"The biggest challenge I have is I can't create content fast enough."
These words come from Bough Bonin, Global Head of Media for Mondelez, the company responsible for Oreos, Chips Ahoy, Honey Maid, Ritz, and undoubtedly the best of them all, Nutter Butter. In the digital marketing world, Mondelez has been on a tear the past couple of years, evidenced by both the year-end round of advertising awards that are shipping off to Bonin's team and the ample coverage of Oreo's Dunk in the Dark tweet during last year's Super Bowl blackout.
In the latest Fast Company feature, Bonin riffs on the current state of digital, of which there are several industry wide problems (audience fragmentation, multi-screen attribution, to name a few). Bonin presents his take on one of these problems - programmatic - and while programmatic is not a new conversation, what's refreshing about Bonin's take is that he's started to anticipate problems that seem to be two or three steps down the line from where the industry is now.
By and large, the industry conversation on programmatic is focused on real-time buying. Marketers are looking to understand different inventory pools across networks and exchanges, by video and display formats. Programmatic, based on the current conversation, is entirely synonymous with the buying process of advertising. The advent of real time content creation is likely one or two years down into the future. The Fast Company feature continues:
'Imagine if at that moment we had been able to programmatically change every piece of media that we were buying to turn on the Oreo ad,' [Bonin] explains, using a recent buzzword - programmatic - to describe the trend of automated real-time ad buying.

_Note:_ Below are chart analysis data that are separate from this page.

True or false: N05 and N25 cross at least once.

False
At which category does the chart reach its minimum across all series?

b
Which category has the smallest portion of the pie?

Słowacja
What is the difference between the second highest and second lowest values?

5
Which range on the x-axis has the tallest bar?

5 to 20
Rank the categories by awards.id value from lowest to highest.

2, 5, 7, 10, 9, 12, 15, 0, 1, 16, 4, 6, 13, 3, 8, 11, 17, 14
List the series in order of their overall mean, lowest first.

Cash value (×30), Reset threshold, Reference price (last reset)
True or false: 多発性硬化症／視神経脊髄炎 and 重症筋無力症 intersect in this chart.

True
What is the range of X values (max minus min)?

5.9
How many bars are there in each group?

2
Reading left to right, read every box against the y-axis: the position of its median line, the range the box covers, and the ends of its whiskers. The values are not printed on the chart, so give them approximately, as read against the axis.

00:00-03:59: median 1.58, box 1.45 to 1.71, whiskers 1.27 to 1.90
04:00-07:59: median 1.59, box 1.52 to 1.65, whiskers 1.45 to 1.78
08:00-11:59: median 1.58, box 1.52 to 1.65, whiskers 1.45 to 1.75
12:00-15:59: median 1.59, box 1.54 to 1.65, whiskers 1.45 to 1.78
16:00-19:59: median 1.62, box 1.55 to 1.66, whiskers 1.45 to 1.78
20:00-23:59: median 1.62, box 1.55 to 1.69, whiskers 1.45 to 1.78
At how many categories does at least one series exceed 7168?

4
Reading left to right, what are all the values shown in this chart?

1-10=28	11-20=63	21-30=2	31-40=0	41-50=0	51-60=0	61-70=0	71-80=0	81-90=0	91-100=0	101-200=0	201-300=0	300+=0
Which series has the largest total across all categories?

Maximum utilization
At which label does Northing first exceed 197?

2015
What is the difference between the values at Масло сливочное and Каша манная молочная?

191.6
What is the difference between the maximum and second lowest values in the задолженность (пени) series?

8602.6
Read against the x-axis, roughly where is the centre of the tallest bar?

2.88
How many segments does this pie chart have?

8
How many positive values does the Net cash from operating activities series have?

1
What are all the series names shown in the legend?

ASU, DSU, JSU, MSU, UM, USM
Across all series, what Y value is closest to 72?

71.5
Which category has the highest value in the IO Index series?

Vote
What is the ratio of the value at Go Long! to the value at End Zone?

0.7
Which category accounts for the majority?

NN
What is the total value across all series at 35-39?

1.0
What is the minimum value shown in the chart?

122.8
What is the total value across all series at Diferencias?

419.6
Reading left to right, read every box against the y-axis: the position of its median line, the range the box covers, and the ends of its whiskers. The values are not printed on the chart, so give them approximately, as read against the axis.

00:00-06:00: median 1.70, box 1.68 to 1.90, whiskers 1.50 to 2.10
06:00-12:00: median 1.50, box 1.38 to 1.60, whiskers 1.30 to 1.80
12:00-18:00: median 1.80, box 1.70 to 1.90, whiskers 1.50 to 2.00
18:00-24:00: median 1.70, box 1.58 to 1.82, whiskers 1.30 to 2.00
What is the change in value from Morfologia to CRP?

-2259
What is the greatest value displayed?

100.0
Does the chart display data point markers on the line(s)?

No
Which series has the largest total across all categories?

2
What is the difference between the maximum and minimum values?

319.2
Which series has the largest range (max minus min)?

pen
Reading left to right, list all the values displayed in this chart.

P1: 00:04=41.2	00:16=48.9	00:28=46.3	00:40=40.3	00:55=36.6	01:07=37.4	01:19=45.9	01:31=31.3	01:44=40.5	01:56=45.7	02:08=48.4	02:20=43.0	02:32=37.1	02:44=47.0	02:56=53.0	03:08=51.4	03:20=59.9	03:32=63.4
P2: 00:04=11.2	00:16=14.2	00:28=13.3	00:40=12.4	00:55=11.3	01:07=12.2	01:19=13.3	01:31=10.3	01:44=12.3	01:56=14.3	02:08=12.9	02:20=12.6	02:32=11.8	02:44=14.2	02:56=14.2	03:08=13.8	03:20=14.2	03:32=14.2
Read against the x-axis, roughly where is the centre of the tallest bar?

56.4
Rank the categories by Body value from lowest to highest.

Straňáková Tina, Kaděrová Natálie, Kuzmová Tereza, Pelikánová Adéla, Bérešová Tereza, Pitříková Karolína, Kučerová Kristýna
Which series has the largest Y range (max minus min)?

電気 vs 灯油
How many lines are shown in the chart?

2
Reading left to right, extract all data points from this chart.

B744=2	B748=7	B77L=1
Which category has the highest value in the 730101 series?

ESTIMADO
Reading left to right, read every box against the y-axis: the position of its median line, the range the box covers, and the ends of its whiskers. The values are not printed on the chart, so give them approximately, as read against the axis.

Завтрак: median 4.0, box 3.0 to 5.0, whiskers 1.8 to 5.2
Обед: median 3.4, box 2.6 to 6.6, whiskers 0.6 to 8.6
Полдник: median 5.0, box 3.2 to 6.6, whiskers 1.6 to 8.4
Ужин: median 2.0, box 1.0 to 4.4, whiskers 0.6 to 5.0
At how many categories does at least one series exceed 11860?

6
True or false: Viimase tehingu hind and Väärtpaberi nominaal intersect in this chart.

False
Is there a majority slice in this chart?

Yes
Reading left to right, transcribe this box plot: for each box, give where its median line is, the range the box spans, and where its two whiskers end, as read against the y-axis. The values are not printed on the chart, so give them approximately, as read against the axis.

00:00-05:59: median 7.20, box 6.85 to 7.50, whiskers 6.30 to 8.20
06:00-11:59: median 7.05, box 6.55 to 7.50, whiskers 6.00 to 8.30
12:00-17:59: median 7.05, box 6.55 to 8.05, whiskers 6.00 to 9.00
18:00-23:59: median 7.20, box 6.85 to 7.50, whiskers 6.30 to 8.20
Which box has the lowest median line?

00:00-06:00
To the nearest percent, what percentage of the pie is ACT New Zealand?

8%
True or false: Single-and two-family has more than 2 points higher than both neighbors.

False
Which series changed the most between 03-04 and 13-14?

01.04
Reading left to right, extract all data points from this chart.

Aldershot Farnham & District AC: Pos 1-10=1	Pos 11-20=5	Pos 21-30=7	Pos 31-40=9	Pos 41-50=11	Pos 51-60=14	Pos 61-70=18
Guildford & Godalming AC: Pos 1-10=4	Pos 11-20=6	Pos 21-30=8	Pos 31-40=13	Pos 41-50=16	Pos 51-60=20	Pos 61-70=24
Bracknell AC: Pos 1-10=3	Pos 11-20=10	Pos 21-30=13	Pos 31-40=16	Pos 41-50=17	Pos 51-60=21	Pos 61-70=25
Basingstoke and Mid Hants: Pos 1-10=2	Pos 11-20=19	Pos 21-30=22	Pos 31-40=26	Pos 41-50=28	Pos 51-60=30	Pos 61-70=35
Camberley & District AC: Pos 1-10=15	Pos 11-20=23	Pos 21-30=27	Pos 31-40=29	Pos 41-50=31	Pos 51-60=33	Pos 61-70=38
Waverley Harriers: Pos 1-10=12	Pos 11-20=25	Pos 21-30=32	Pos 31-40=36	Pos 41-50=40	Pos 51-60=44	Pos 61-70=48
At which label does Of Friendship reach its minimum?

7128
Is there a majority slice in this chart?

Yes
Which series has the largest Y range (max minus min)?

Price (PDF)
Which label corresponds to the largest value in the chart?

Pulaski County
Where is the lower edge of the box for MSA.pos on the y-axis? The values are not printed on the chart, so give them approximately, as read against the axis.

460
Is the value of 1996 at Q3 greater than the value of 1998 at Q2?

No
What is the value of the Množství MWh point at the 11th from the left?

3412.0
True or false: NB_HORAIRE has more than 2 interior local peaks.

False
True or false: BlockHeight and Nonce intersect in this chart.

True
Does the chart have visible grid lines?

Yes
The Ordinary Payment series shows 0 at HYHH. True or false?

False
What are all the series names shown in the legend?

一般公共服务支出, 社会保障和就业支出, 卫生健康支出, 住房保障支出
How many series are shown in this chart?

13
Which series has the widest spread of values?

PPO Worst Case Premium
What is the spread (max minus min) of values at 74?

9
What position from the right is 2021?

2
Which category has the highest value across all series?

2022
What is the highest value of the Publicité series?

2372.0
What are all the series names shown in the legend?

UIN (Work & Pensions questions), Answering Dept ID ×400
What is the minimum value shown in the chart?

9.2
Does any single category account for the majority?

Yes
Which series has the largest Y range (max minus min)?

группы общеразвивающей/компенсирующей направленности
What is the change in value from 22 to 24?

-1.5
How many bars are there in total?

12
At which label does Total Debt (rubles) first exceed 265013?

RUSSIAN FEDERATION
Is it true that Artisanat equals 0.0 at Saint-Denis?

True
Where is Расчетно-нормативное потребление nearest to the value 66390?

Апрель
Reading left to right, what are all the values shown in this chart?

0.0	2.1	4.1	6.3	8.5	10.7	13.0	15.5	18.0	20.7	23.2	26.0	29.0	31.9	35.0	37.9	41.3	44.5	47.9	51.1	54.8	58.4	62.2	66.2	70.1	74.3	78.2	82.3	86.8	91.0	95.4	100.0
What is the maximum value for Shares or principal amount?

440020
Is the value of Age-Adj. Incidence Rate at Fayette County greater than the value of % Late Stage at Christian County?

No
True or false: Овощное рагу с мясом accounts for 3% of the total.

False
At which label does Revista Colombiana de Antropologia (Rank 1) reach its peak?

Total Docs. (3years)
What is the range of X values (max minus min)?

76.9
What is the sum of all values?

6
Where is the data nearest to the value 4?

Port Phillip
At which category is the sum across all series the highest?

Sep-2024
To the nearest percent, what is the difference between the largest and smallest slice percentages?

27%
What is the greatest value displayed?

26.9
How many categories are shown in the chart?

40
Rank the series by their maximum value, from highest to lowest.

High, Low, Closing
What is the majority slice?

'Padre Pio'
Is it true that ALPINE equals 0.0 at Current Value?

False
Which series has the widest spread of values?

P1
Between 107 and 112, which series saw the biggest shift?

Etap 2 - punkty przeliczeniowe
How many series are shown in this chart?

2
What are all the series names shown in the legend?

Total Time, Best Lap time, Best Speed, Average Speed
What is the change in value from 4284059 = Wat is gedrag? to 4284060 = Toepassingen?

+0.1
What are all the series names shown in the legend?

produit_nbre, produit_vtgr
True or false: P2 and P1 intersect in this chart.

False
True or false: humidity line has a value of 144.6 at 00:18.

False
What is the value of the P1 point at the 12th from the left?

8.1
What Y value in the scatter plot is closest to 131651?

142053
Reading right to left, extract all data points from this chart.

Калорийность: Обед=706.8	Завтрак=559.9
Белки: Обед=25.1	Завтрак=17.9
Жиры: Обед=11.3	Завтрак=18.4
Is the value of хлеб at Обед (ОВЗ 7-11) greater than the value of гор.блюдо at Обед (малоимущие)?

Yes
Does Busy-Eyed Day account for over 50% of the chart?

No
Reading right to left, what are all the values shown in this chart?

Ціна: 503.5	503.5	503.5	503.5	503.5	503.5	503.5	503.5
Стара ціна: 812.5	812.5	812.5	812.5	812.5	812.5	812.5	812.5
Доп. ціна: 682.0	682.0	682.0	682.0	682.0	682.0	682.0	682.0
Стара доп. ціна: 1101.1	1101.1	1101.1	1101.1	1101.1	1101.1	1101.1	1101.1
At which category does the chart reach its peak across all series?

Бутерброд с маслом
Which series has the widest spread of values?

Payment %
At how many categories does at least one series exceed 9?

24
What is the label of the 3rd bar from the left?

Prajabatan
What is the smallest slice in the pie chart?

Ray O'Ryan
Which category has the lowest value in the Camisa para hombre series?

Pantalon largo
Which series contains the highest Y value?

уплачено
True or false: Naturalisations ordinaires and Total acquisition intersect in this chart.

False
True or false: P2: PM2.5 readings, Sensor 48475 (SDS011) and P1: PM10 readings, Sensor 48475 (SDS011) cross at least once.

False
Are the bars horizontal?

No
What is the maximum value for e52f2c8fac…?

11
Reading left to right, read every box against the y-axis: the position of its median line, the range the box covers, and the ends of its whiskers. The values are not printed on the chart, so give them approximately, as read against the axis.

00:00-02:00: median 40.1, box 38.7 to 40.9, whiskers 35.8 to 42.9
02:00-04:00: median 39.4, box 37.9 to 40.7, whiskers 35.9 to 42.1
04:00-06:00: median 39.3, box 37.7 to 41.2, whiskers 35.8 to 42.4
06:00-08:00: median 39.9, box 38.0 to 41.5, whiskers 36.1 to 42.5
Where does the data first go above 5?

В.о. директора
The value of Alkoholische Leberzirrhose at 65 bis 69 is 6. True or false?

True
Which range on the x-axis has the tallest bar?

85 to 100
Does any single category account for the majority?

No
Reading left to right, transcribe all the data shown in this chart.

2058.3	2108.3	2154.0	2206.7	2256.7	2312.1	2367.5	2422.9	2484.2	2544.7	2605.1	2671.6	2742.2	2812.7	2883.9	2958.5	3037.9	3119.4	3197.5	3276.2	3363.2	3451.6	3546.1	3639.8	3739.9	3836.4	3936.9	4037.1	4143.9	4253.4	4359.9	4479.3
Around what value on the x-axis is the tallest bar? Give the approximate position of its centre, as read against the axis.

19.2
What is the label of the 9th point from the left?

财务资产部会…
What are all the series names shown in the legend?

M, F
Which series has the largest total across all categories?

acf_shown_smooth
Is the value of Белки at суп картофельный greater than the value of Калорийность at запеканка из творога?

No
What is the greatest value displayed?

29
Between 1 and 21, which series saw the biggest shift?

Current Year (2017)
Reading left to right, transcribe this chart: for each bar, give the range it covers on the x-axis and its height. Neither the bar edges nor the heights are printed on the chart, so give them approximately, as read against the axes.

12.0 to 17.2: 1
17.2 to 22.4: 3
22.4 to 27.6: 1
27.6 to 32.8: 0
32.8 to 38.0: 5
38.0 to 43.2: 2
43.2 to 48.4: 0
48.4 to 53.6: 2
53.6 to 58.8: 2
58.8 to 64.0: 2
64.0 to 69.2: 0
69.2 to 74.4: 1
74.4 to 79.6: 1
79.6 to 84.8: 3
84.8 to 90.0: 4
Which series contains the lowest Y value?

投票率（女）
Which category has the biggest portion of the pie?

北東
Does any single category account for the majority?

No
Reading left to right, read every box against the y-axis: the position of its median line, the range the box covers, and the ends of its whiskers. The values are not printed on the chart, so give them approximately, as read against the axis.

...'People look at programmatic as cost savings right now. It's way more strategic. Imagine a marketer who can create video in real time and buy ad space in real time. It was at that moment we realized that there was a bigger game that we weren't prepared to play.'
My guess is that as programmatic video buying grows into the mainstream, programmatic content development will become more of a focus. Looking at today's eMarketer projections we expect only 40% of digital video ads to be purchased programmatically compared to 75% of display ads.
The closest analog I've seen to real time content development recently is Honey Maid's This is Wholesome campaign. After receiving a number of criticisms for including a gay family in it's commercial, Honey Made responded quickly by developing another commercial responding to haters with love. The result was a real time reaction that involved the rapid deployment of a creative team to develop the idea and the flexibility of distribution channels to provide the message to the right audience.
And all of this matters perhaps because content itself is becoming shorter and more snackable (And believe me, when 8 second Vine videos are getting the same reach as a highly rated TV network show then you know content is becoming shorter and condensed). As that content becomes shorter, we should expect the demand for producing content quicker to grow and the real time buying and real time content development conversations to advance in parallel.